Open franciscolourenco opened 9 years ago
Not many yet. Nothing popular for sure.
I think current limitation to popularity is general runtime overhead compared to static css and html, especially on mobile. Regular web design rarely features things that actually need constraints (complex alignments, conflicting rules, indirection). And it takes some time to undestand how to write GSS without doing same mistakes as in CSS land (e.g. over-using media queries, lack of composition).
As of lately, GSS can produce static CSS pages removing all runtime overhead, as long as content is static. Internally we use GSS as a preprocessor (with a swarm of remote browsers that do the job). But you need to have a real reason to do it that way. In our case it's mass-produced customized design.

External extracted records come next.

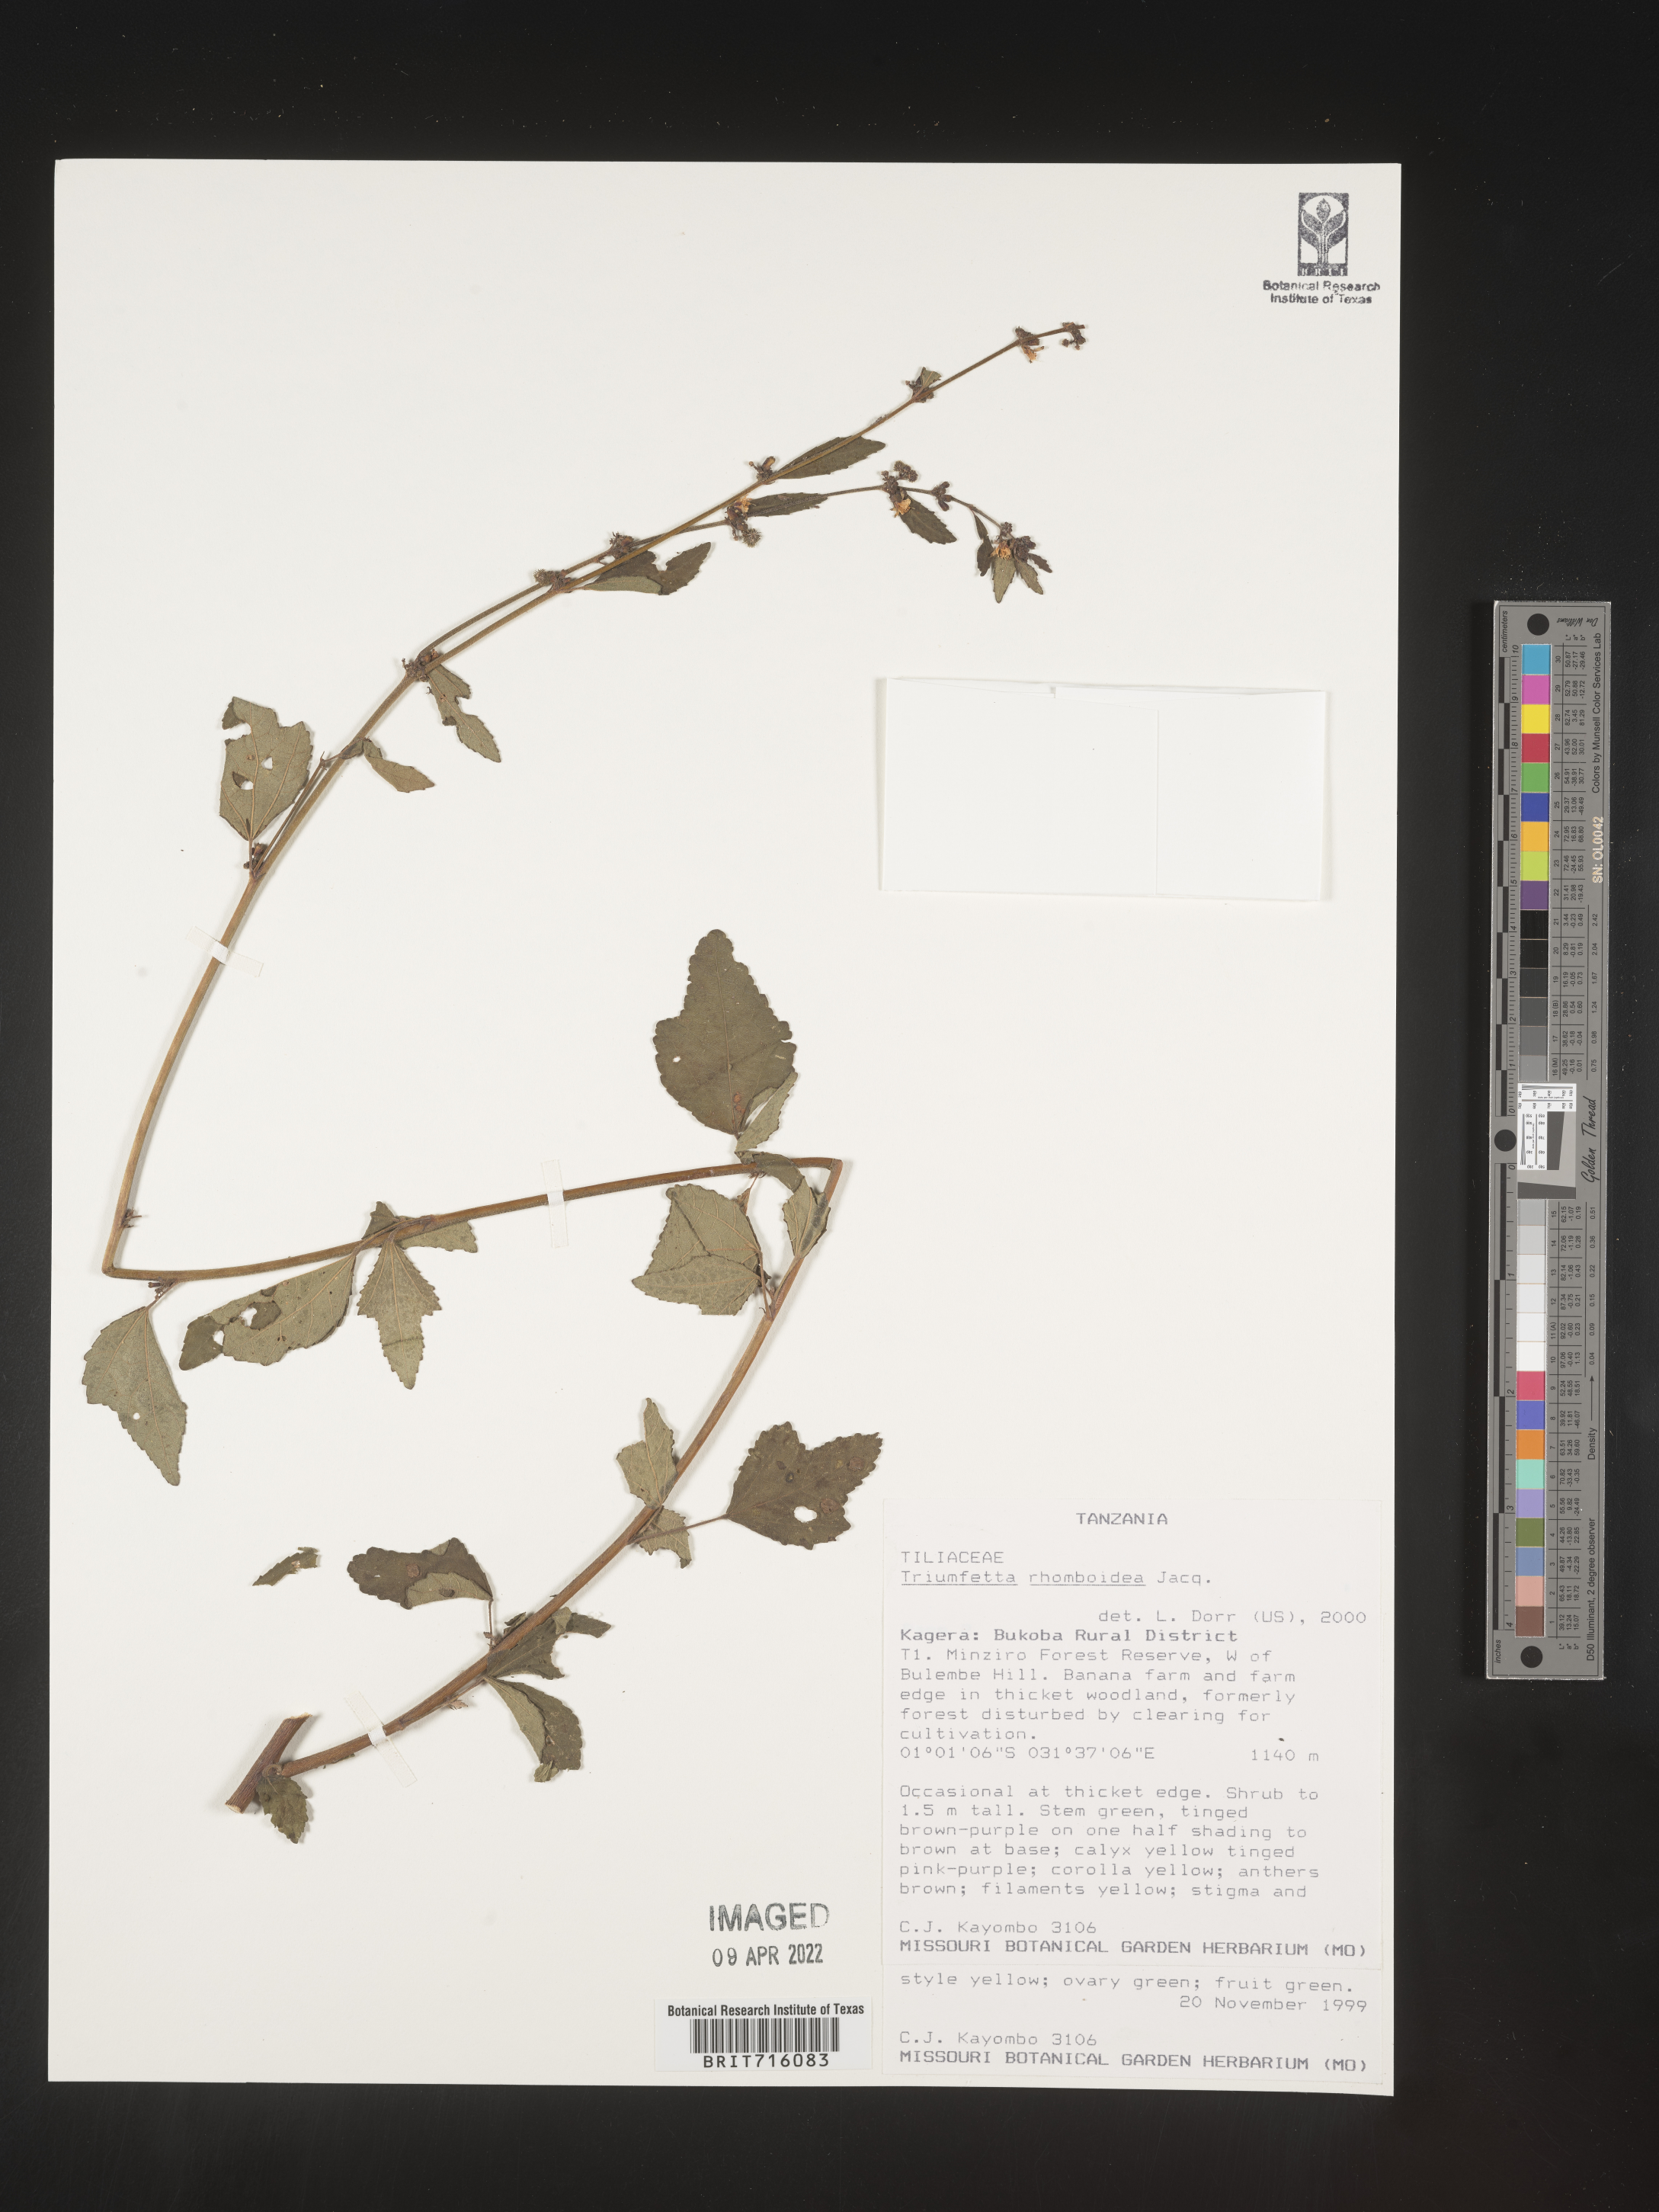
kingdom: Plantae
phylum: Tracheophyta
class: Magnoliopsida
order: Malvales
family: Malvaceae
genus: Triumfetta
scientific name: Triumfetta rhomboidea
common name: Diamond burbark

I mean, I love gss, but I wouldn't use it for my blog.
@aristidesfl thegrid.io is built using GSS and is pretty popular if you consider our traffic and signups :wink:
Some of our other sites, gridstylesheets.org and flowhub.io, are also built using GSS.

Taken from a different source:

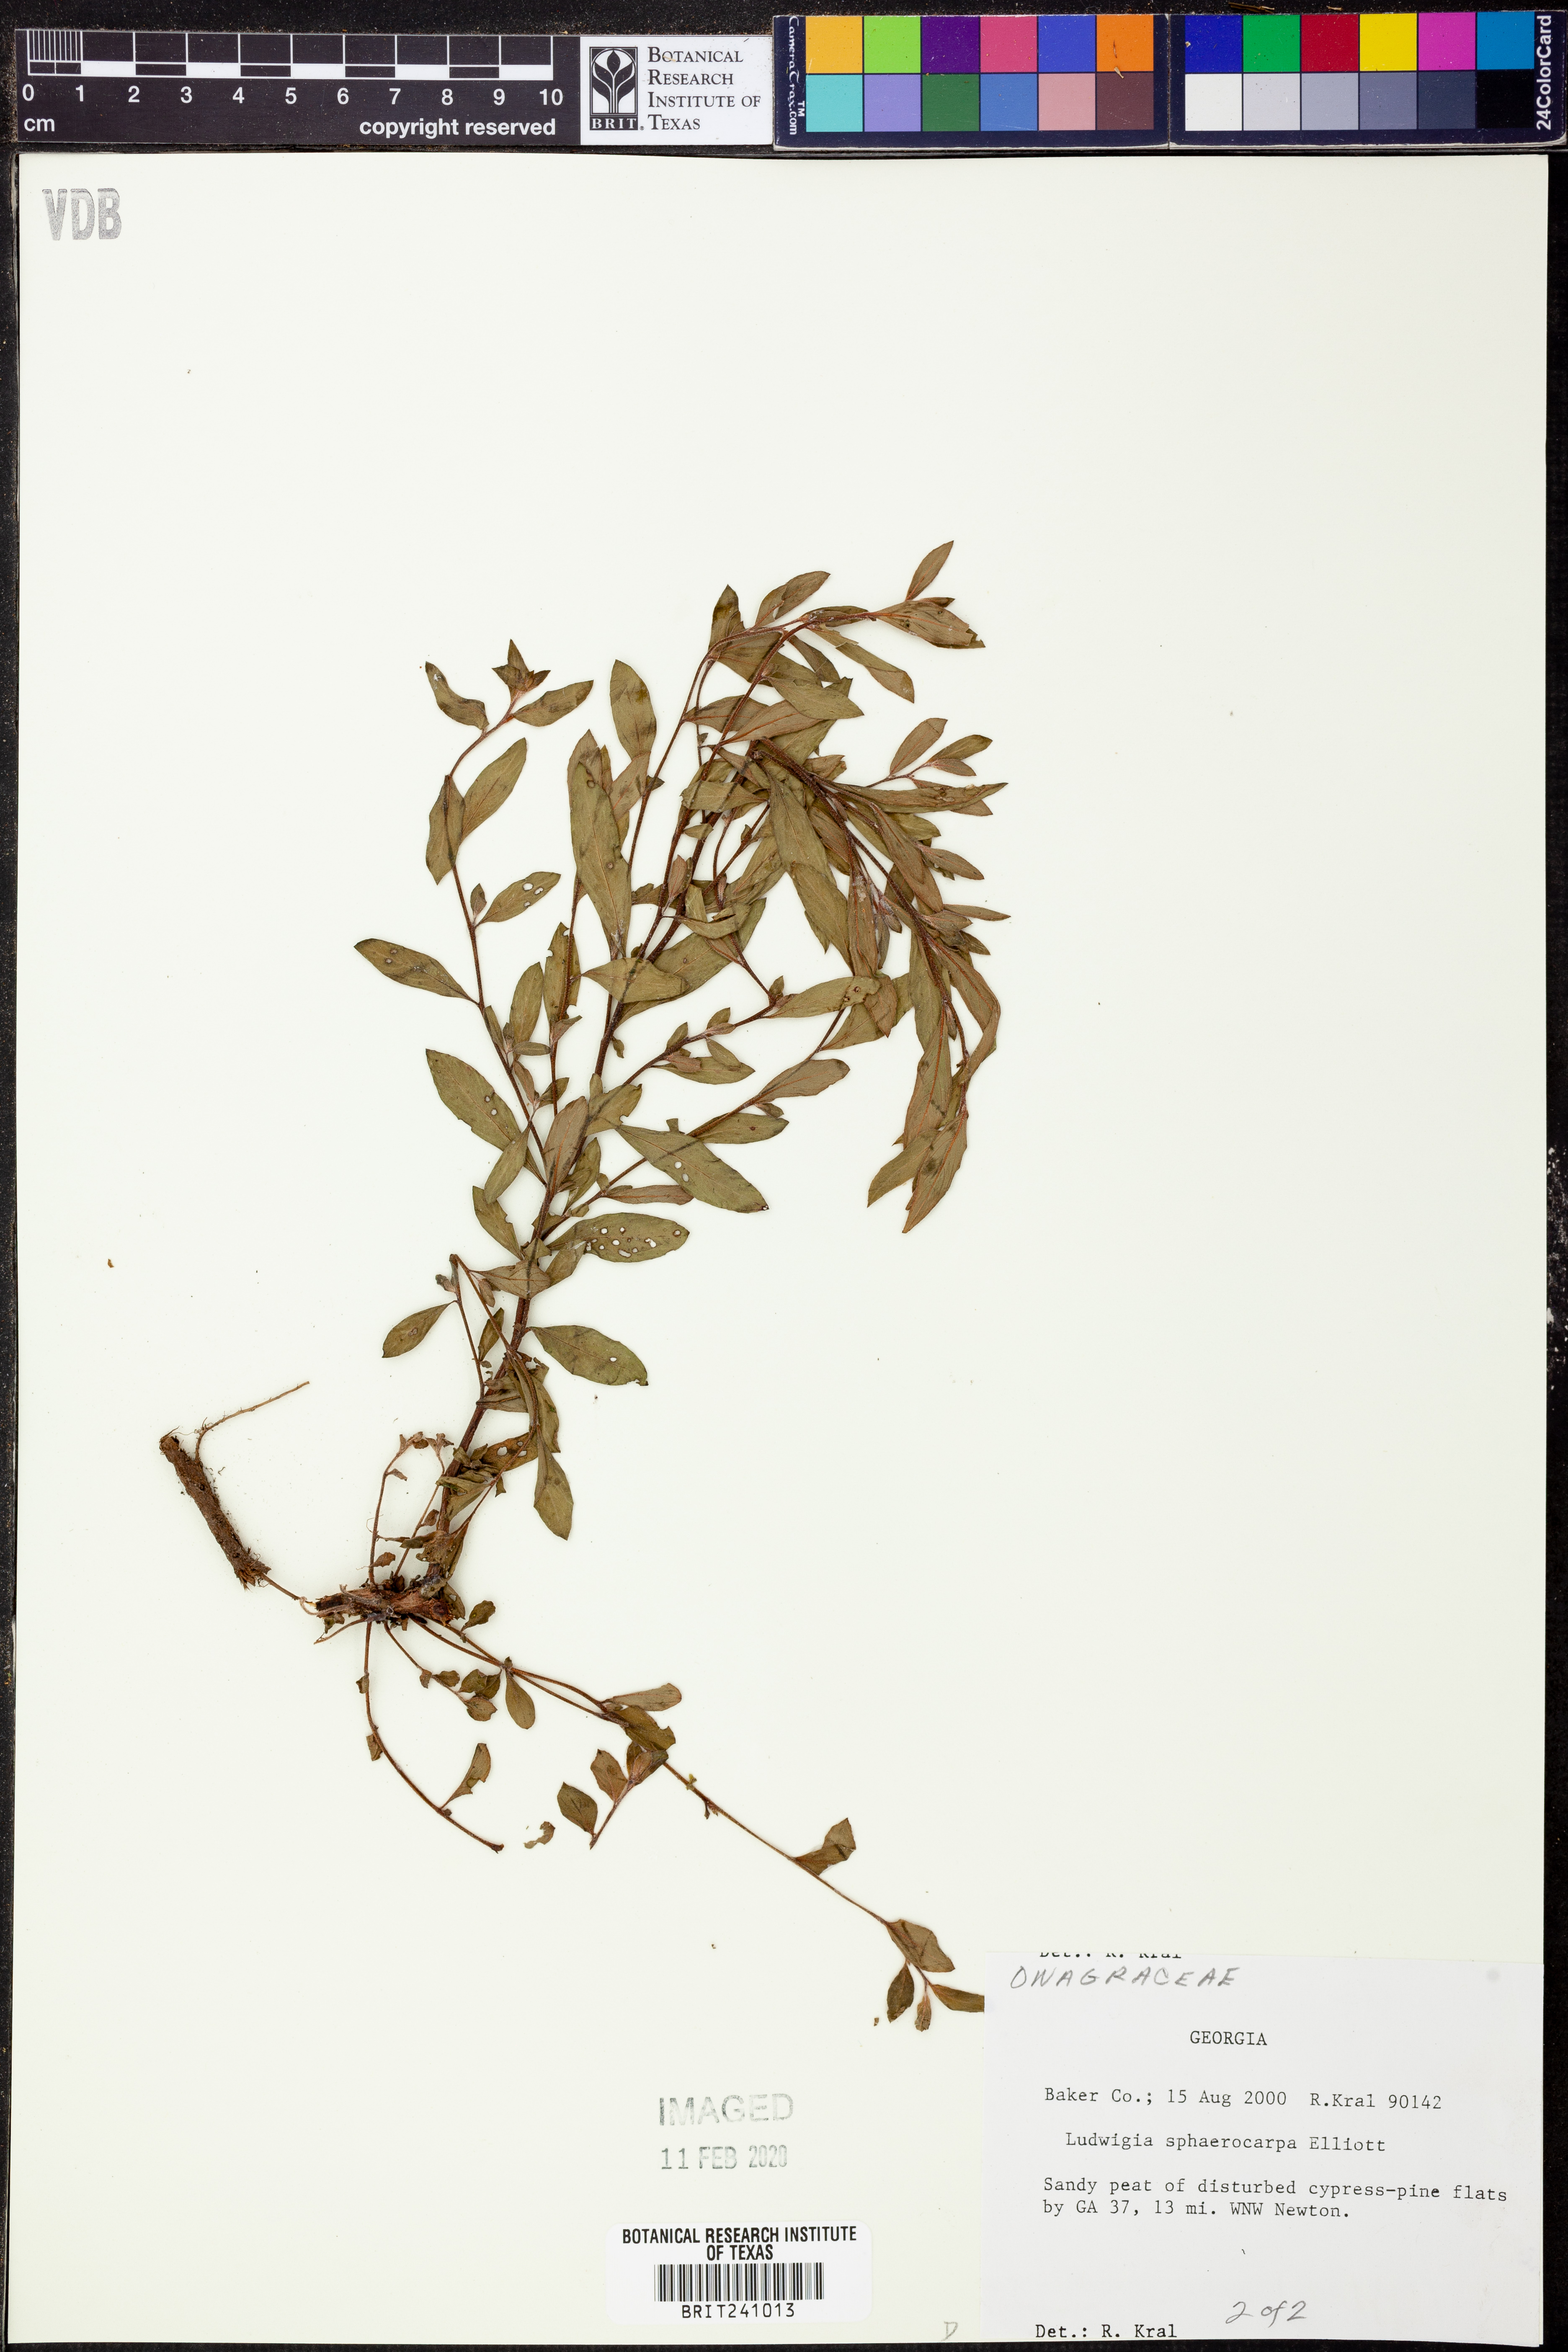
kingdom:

All sites built by The Grid's AI use GSS and are leveraging some newer features that weren't around or mature enough to be used in the other sites.
I can't imagine using CSS again for layout after using GSS and would use it for my blog or any other project regardless of size or scope.
gridstylesheets.org and other sites mentioned are blank when javascript is disabled. Are they not using pre-compiled stylesheets as backup?
Bingo... No JS no site. On May 13, 2015 11:10 AM, "Aristides Lourenco" notifications@github.com wrote:
gridstylesheets.org and other sites mentioned are blank when javascript is disabled. Are they not using pre-compiled stylesheets as backup?
— Reply to this email directly or view it on GitHub https://github.com/gss/engine/issues/184#issuecomment-101564668.
thegrid.io uses a technique which computes the values of the layout ahead of time (using a headless browser) which we then feed to the engine.
While this saves each visitor's browser from doing the same work and improves performance (especially on mobile), it still requires the GSS runtime.
Newer sites built by The Grid are being pre-computed and rendered fully using pure CSS using a similar technique.
We're including the runtime during development but not at all in production.
The final CSS produces a consistent experience across browsers and devices, maintaining breakpoints and animations.
We can thank @Inviz for that :clap:
@paulyoung What's the current method for pre-computing and exporting the pure CSS? Do you use gss2css?
Do you have examples of websites using GSS in production? Any popular ones?